Les salariés handicapés ont été plutôt épargnés en termes d’emploi durant les premiers mois de l’épidémie de Covid-19. Au 1er semestre 2020, les amortisseurs sociaux (prime à l’embauche, aides à l’alternance, ouverture de l’emploi accompagné…) et les mesures mises en place par l’Agefiph ont permis de préserver l’emploi (activité partielle, arrêt maladie des personnes vulnérables, développement du télétravail, mesures de soutien à l’activité professionnelle…). Mais il y a une vraie inquiétude aujourd’hui, la crise sanitaire fait craindre un recul sur l’emploi dès le second semestre 2020, a ajouté Yves Veyrier. Les risques de licenciement pour inaptitude et de désinsertion professionnelle sont notamment accrus.

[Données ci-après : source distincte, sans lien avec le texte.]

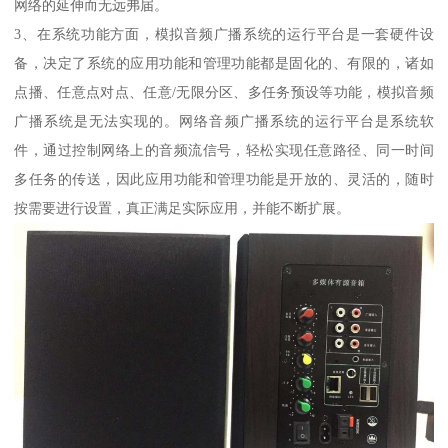
网络的延伸而无远弗届。
3、在系统功能方面，模拟音频广播系统的运行平台是一套硬件设
备，决定了系统的应用功能和管理功能都是固化的、有限的，诸如
点播、任意点对点、任意/无限分区、多任务预设等功能，模拟音频
广播系统是无法实现的。网络音频广播系统的运行平台是系统软
件，通过控制网络上的音频流信号，轻松实现任意路径、同一时间
多任务的传送，因此应用功能和管理功能是开放的、灵活的，随时
按需要进行设置，真正满足实际应用，并能不断扩展。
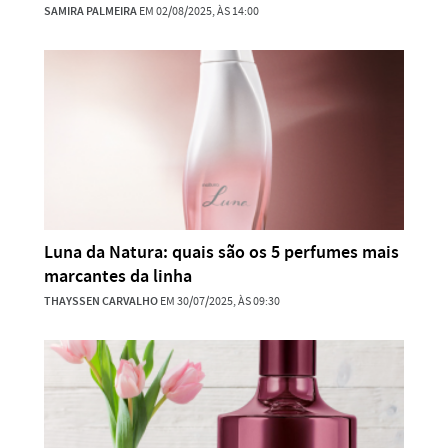
SAMIRA PALMEIRA
EM 02/08/2025, ÀS 14:00
Luna da Natura: quais são os 5 perfumes mais
marcantes da linha
THAYSSEN CARVALHO
EM 30/07/2025, ÀS 09:30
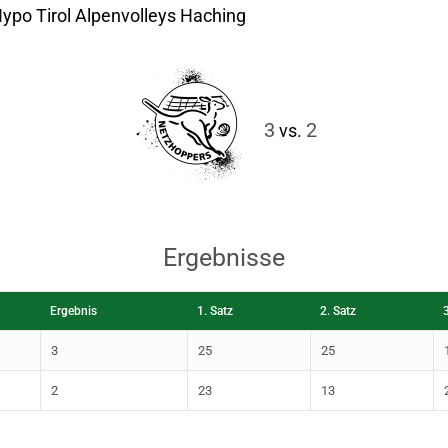
po Tirol Alpenvolleys Haching
3
2
vs.
Ergebnisse
Ergebnis
1. Satz
2. Satz
3
25
25
2
23
13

Le secrétaire général de FO a appelé les syndicats, lorsqu’ils négocient (plans sociaux, ruptures conventionnelles collectives, plans de départs volontaires, accords d’activité partielle…), à attirer l’attention sur la situation particulière des salariés handicapés et à revendiquer l’inscription de critères protecteurs et de majorations spécifiques (congé de reclassement, indemnité de mobilité…).

Cette situation inquiète aussi le gouvernement. Le 16 novembre, à l’issue d’un comité interministériel du handicap, le Premier ministre, Jean Castex, a annoncé des mesures en faveur de l’emploi de personnes en situation de handicap. L’aide de 4000 euros versée pour un recrutement en CDI ou CDD de plus de 3 mois sera notamment prolongée jusqu’en juin 2021. Il a également promis l’augmentation des entrées en contrat d’apprentissage.

Un nouveau site internet FO dédié au handicap

Serge Legagnoa, secrétaire confédéral chargé de la protection sociale collective, est venu faire un point sur la négociation interprofessionnelle sur la santé au travail, voulue par FO, et qui pourrait se conclure en décembre. Pour FO, la question de la prévention est primordiale, pour éviter toute désinsertion professionnelle. On peut subir une maladie ou un accident au cours de sa carrière, et les salariés en difficulté ne doivent pas se retrouver inaptes, a expliqué le négociateur. Il faut prévenir au maximum et le plus tôt possible, avec tous les acteurs concernés. Pour cela, FO revendique des actions concrètes et des moyens. Serge Legagnoa a également évoqué la création de la nouvelle branche de la Sécurité sociale dédiée à la prise en charge de la perte d’autonomie, dont le financement est actuellement insuffisant.

De son côté, Anne Baltazar est revenue sur la négociation interprofessionnelle sur le télétravail, dont une séance se tenait concomitamment. Un volet spécifique est consacré au handicap. Les salariés en situation de handicap doivent faire l’objet d’une attention particulière, a-t-elle expliqué. Ils ne doivent pas être exclus du télétravail mais ne doivent pas non plus l’utiliser plus que les autres, au risque d’être écartés du collectif de travail.

Elle a également rappelé qu’il fallait garantir l’accessibilité des documents, par exemple en permettant de vocaliser des PDF ou en sous-titrant systématiquement les vidéos. FO propose aussi de créer une annexe à l’accord précisant les besoins spécifiques des salariés selon leur handicap.

Cette journée a par ailleurs été l’occasion pour la Mission handicap confédérale de dévoiler de nouveaux outils. Le nouveau site internet dédié au handicap https://handicap.force-ouvriere.org est accessible depuis le 15 novembre. Un clip vidéo, nouvel épisode de la série Bienvenue dans le monde du travail, consacré aux revendications de FO pour les salariés handicapés, a aussi été présenté. Et l’édition 2021 du guide pratique Travail et Handicap vient de paraître.